Stone, 32, said of CrossFit’s top officials that she “for years wondered about their stance on representation.”
“There are very few black athletes at the elite levels of CrossFit, and we believe that has to do with the fact that it was started by a bunch of white people,” she asserted. “It has a lack of diversity that, historically, many businesses start with, but they have not acknowledged that. . . . We felt it was disingenuous to say [to our members] we stand with you in anti-racism work while we support this business that does nothing for it.”

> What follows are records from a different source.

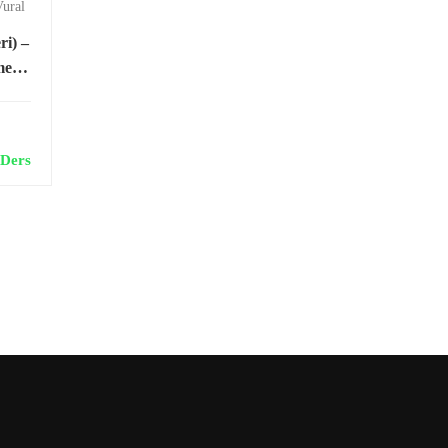
Vural
ri) –
meli
t
 Ders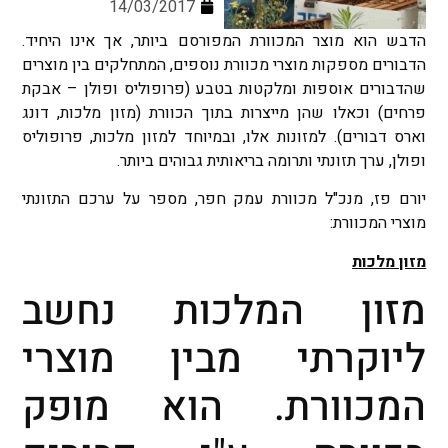
14/03/2017
הדבש הוא מוצר המכוורת המפורסם ביותר, אך אינו היחיד.
הדבורים מספקות מוצרי מכוורת נוספים, המתחלקים בין מוצרים
שהדבורים אוספות ומלקטות בטבע (פרופוליס ופולן – אבקת
פרחים) וכאלו שהן מייצרות בתוך הכוורת (מזון מלכות, דונג
וארס דבורים). למזונות אלו, ובמיוחד למזון מלכות, פרופוליס
ופולן, ערך תזונתי ותרומה בריאותית גבוהים ביותר.
יורם פז, מנכ"ל מכוורת עמק חפר, מספר על ערכם התזונתי
מוצרי המכוורת:
מזון מלכות
מזון המלכות נחשב
ליוקרתי מבין מוצרי
המכוורת. הוא מופק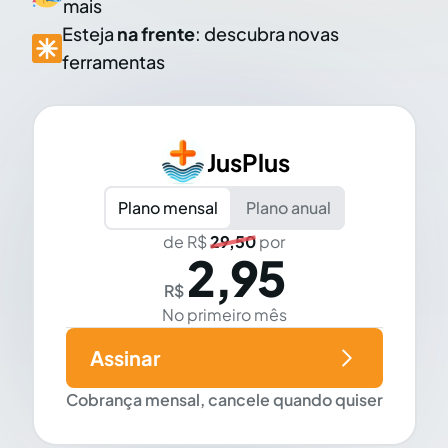
mais
Esteja
na frente
: descubra novas
ferramentas
JusPlus
Plano mensal
Plano anual
de R$
29,50
por
2,95
R$
No primeiro mês
Assinar
Cobrança mensal, cancele quando quiser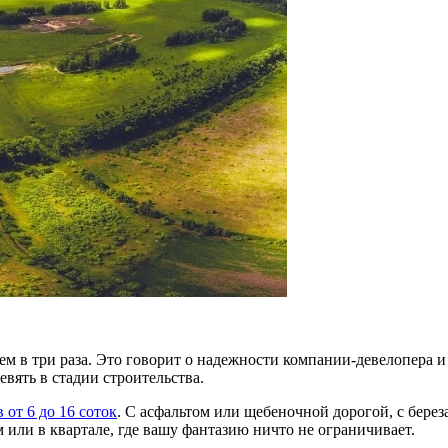
чем в три раза. Это говорит о надежности компании-девелопера
евять в стадии строительства.
 от 6 до 16 соток
. С асфальтом или щебеночной дорогой, с берез
 или в квартале, где вашу фантазию ничто не ограничивает.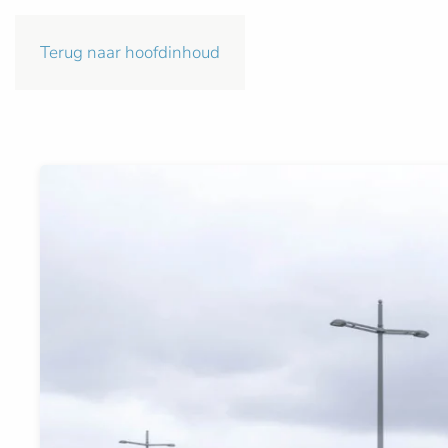
Terug naar hoofdinhoud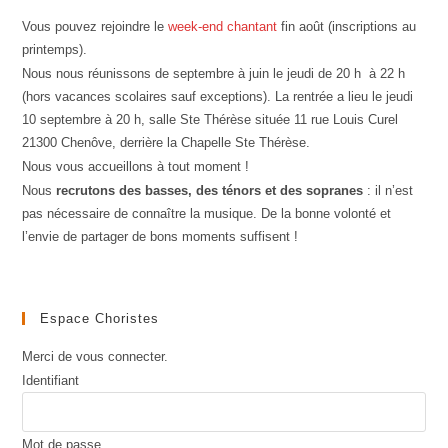
Vous pouvez rejoindre le
week-end chantant
fin août (inscriptions au
printemps).
Nous nous réunissons de septembre à juin le jeudi de 20 h à 22 h
(hors vacances scolaires sauf exceptions). La rentrée a lieu le jeudi
10 septembre à 20 h, salle Ste Thérèse située 11 rue Louis Curel
21300 Chenôve, derrière la Chapelle Ste Thérèse.
Nous vous accueillons à tout moment !
Nous
recrutons des basses, des ténors et des sopranes
: il n’est
pas nécessaire de connaître la musique. De la bonne volonté et
l’envie de partager de bons moments suffisent !
Espace Choristes
Merci de vous connecter.
Identifiant
Mot de passe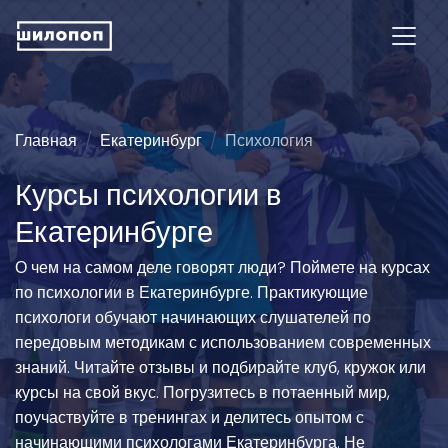
Главная
Екатеринбург
Психология
Курсы психологии в
Екатеринбурге
О чем на самом деле говорят люди? Поймете на курсах
по психологии в Екатеринбурге. Практикующие
психологи обучают начинающих слушателей по
передовым методикам с использованием современных
знаний. Читайте отзывы и подбирайте клуб, кружок или
курсы на свой вкус. Погрузитесь в потаенный мир,
поучаствуйте в тренингах и делитесь опытом с
начинающими психологами Екатеринбурга. Не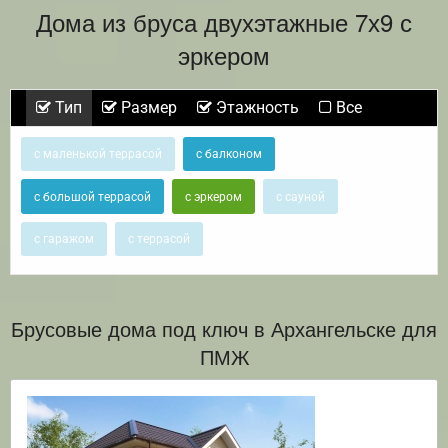
Дома из бруса двухэтажные 7х9 с
эркером
Тип
Размер
Этажность
Все
с маленькой террасой
с балконом
с большой террасой
с эркером
с сауной
с гаражом
с террасой
Брусовые дома под ключ в Архангельске для
ПМЖ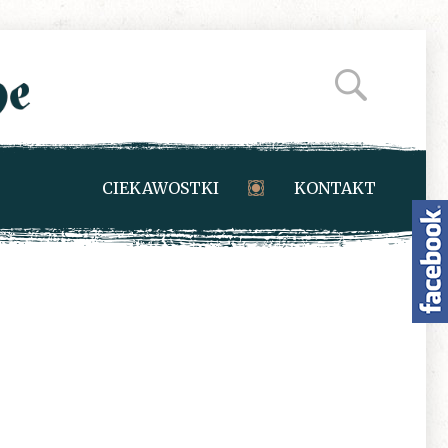
CIEKAWOSTKI
KONTAKT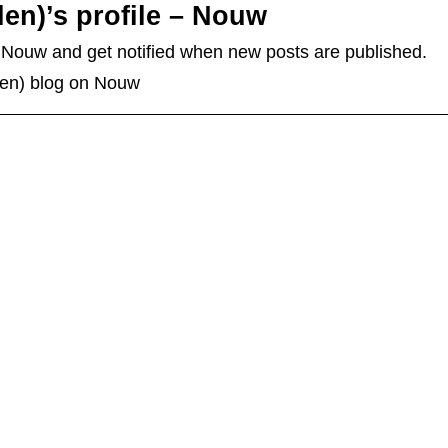
en)’s profile – Nouw
 Nouw and get notified when new posts are published.
den) blog on Nouw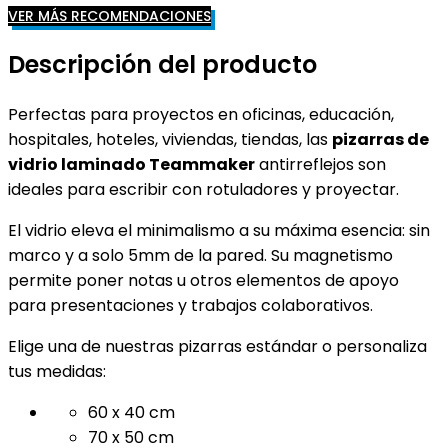
VER MÁS RECOMENDACIONES
Descripción del producto
Perfectas para proyectos en oficinas, educación,
hospitales, hoteles, viviendas, tiendas, las
pizarras de
vidrio laminado Teammaker
antirreflejos son
ideales para escribir con rotuladores y proyectar.
El vidrio eleva el minimalismo a su máxima esencia: sin
marco y a solo 5mm de la pared. Su magnetismo
permite poner notas u otros elementos de apoyo
para presentaciones y trabajos colaborativos.
Elige una de nuestras pizarras estándar o personaliza
tus medidas:
60 x 40 cm
70 x 50 cm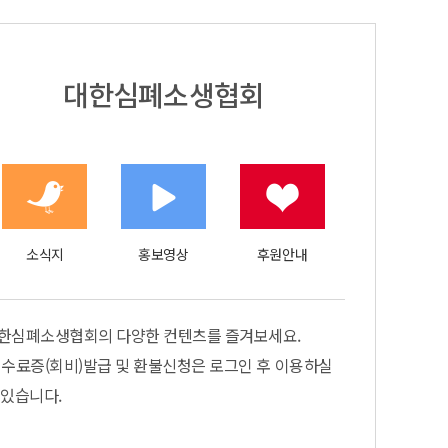
대한심폐소생협회
소식지
홍보영상
후원안내
한심폐소생협회의 다양한 컨텐츠를 즐겨보세요.
 수료증(회비)발급 및 환불신청은 로그인 후 이용하실
 있습니다.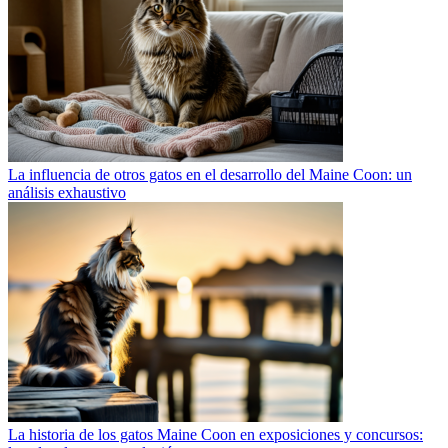
La influencia de otros gatos en el desarrollo del Maine Coon: un
análisis exhaustivo
La historia de los gatos Maine Coon en exposiciones y concursos: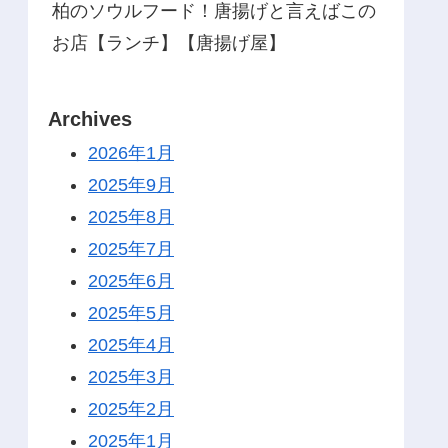
柏のソウルフード！唐揚げと言えばこの
お店【ランチ】【唐揚げ屋】
Archives
2026年1月
2025年9月
2025年8月
2025年7月
2025年6月
2025年5月
2025年4月
2025年3月
2025年2月
2025年1月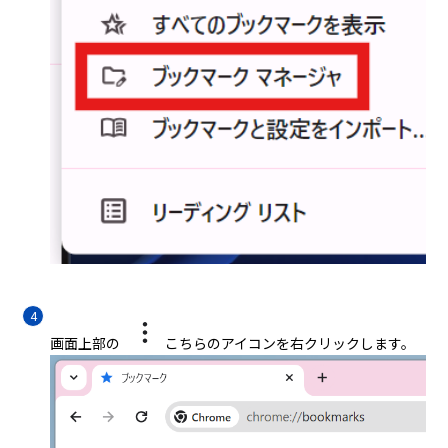
画面上部の
こちらのアイコンを右クリックします。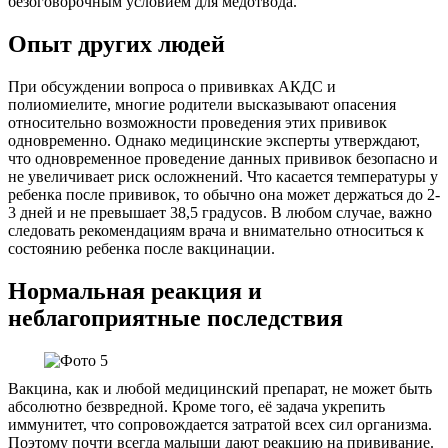
безоговорочным условием для медотвода.
Опыт других людей
При обсуждении вопроса о прививках АКДС и
полиомиелите, многие родители высказывают опасения
относительно возможности проведения этих прививок
одновременно. Однако медицинские эксперты утверждают,
что одновременное проведение данных прививок безопасно и
не увеличивает риск осложнений. Что касается температуры у
ребенка после прививок, то обычно она может держаться до 2-
3 дней и не превышает 38,5 градусов. В любом случае, важно
следовать рекомендациям врача и внимательно относиться к
состоянию ребенка после вакцинации.
Нормальная реакция и
неблагоприятные последствия
Вакцина, как и любой медицинский препарат, не может быть
абсолютно безвредной. Кроме того, её задача укрепить
иммунитет, что сопровождается затратой всех сил организма.
Поэтому почти всегда малыши дают реакцию на прививание.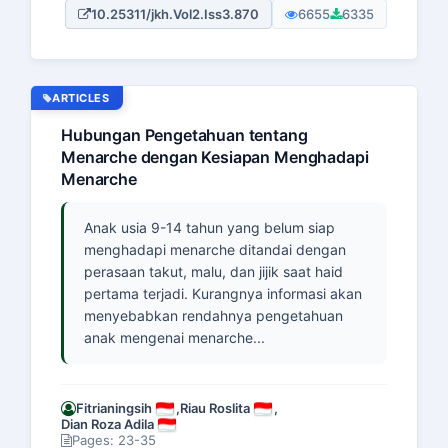
10.25311/jkh.Vol2.Iss3.870
6655
6335
ARTICLES
Hubungan Pengetahuan tentang
Menarche dengan Kesiapan Menghadapi
Menarche
Anak usia 9-14 tahun yang belum siap
menghadapi menarche ditandai dengan
perasaan takut, malu, dan jijik saat haid
pertama terjadi. Kurangnya informasi akan
menyebabkan rendahnya pengetahuan
anak mengenai menarche...
Fitrianingsih
,
Riau Roslita
,
Dian Roza Adila
Pages: 23-35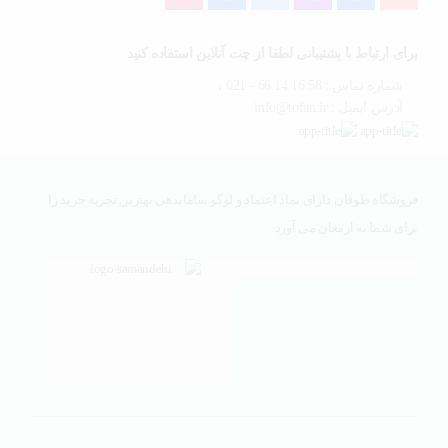
برای ارتباط با پشتیبانی لطفا از چت آنلاین استفاده کنید
شماره تماس : 58 16 14 66 - 021 ،
آدرس ایمیل : info@tofan.ir
فروشگاه طوفان دارای نماد اعتماد و لوگو ساماندهی بهترین تجربه خرید را
برای شما به ارمغان می آورد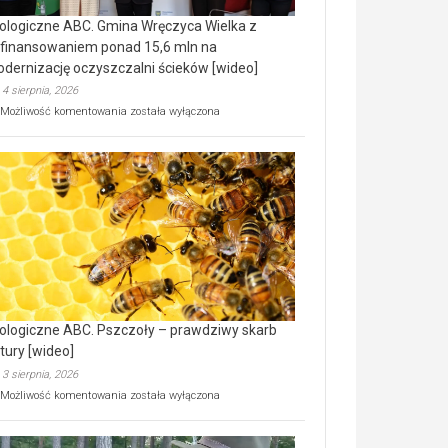
ologiczne ABC. Gmina Wręczyca Wielka z
finansowaniem ponad 15,6 mln na
dernizację oczyszczalni ścieków [wideo]
4 sierpnia, 2026
Ekologiczne
Możliwość komentowania
została wyłączona
ABC.
Gmina
Wręczyca
Wielka
z
dofinansowaniem
ponad
15,6
mln
na
modernizację
oczyszczalni
ścieków
ologiczne ABC. Pszczoły – prawdziwy skarb
[wideo]
tury [wideo]
3 sierpnia, 2026
Ekologiczne
Możliwość komentowania
została wyłączona
ABC.
Pszczoły
–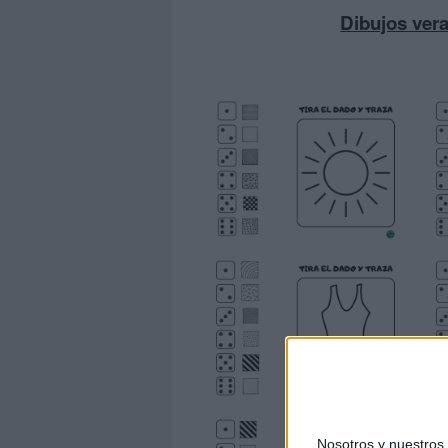
Dibujos vera
Nosotros y nuestro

Stone described Glassman’s tweet as “incendiary,” and said: “I think his remarks were flippant, and they lacked respect for black Americans. I think it was especially insulting to the memory of George Floyd.”
Another gym that decided to stop paying for the CrossFit brand even before Glassman’s tweet was Portland’s Intrepid Athletics, which said Friday that the company’s “recent silence over Black Lives Matter, despite numerous requests to use their platform to make a difference, is unacceptable.” The gym pledged to use the money it would have spent on its annual affiliation fee instead on “scholarships and donations to local organizations actively doing work to dismantle systemic racism.”
As with Hurndon, Intrepid Athletics pointed to a blog post published last week by Alyssa Royse, the owner of Seattle’s Rocket CrossFit and an influential figure in the community, as a catalyst to their decisions to drop the brand.
Royse shared a letter she sent this month to Glassman and another top executive at CrossFit, Brian Mulvaney, in which she warned the company that it was potentially damaging its brand and alienating affiliates with social-media posts that referred to the coronavirus pandemic in cringeworthy ways, as well as with its silence on the Floyd killing.
“Incoherent brand identity and absent leadership are especially detrimental to a relationship when combined with moral ambiguity,” Royse wrote. “Your moral ambiguity has become very clear in how CrossFit has, and hasn’t, responded in the face of both COVID and the massive social unrest the US is now reckoning with. . . . CrossFit is the only major brand I can think of that has failed to take a stand, make a statement, show support for social justice in general and Black lives in specific.”
In her post, Royse also shared an image of an email she got in response from Glassman, who began it by saying, “I sincerely believe the quarantine has adversely affected your mental health.”
“You’re doing your best to brand us as racist and you know it’s [expletive],” Glassman wrote, according to the image in Royse’s post. “That makes you a really [expletive] person. Do you understand that?
“You’ve let your politics warp you into something that strikes me as wrong to the point of being evil.”
Glassman ended his email by telling Royse, “I am ashamed of you.”
Stone, from the gym no longer called CrossFit Petworth, told The Post: “I’m personally ashamed of the brand that I’ve shared with so many people. To be so dismissive of this as a human rights issue and a public health crisis is wrong.”